● INPUT RECORDS:
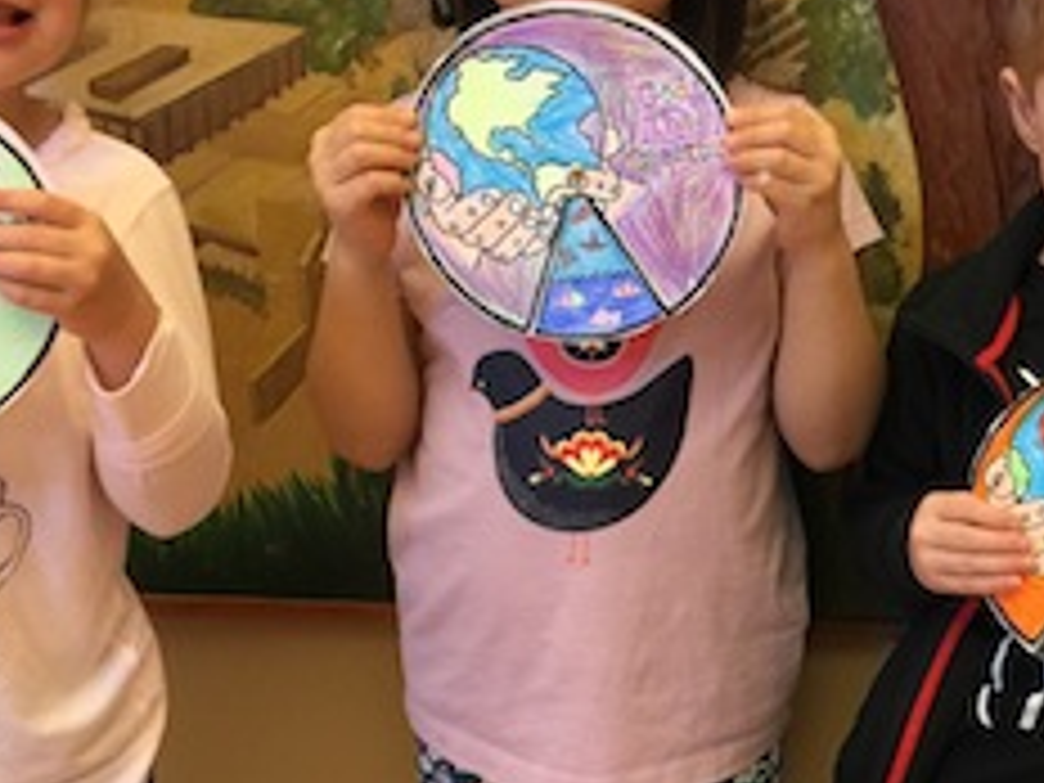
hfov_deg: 25.2
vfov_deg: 19.6
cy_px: 436
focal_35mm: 75
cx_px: 932
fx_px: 2262
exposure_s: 1/15
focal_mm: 4.15
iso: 50
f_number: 2.2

● PROBLEM TO WORK ON: The whole listing must come back verbatim, with no pictures included.

● ANSWER TO THIS EXERCISE:
hfov_deg: 25.2
vfov_deg: 19.6
cy_px: 436
focal_35mm: 75
cx_px: 932
fx_px: 2262
exposure_s: 1/15
focal_mm: 4.15
iso: 50
f_number: 2.2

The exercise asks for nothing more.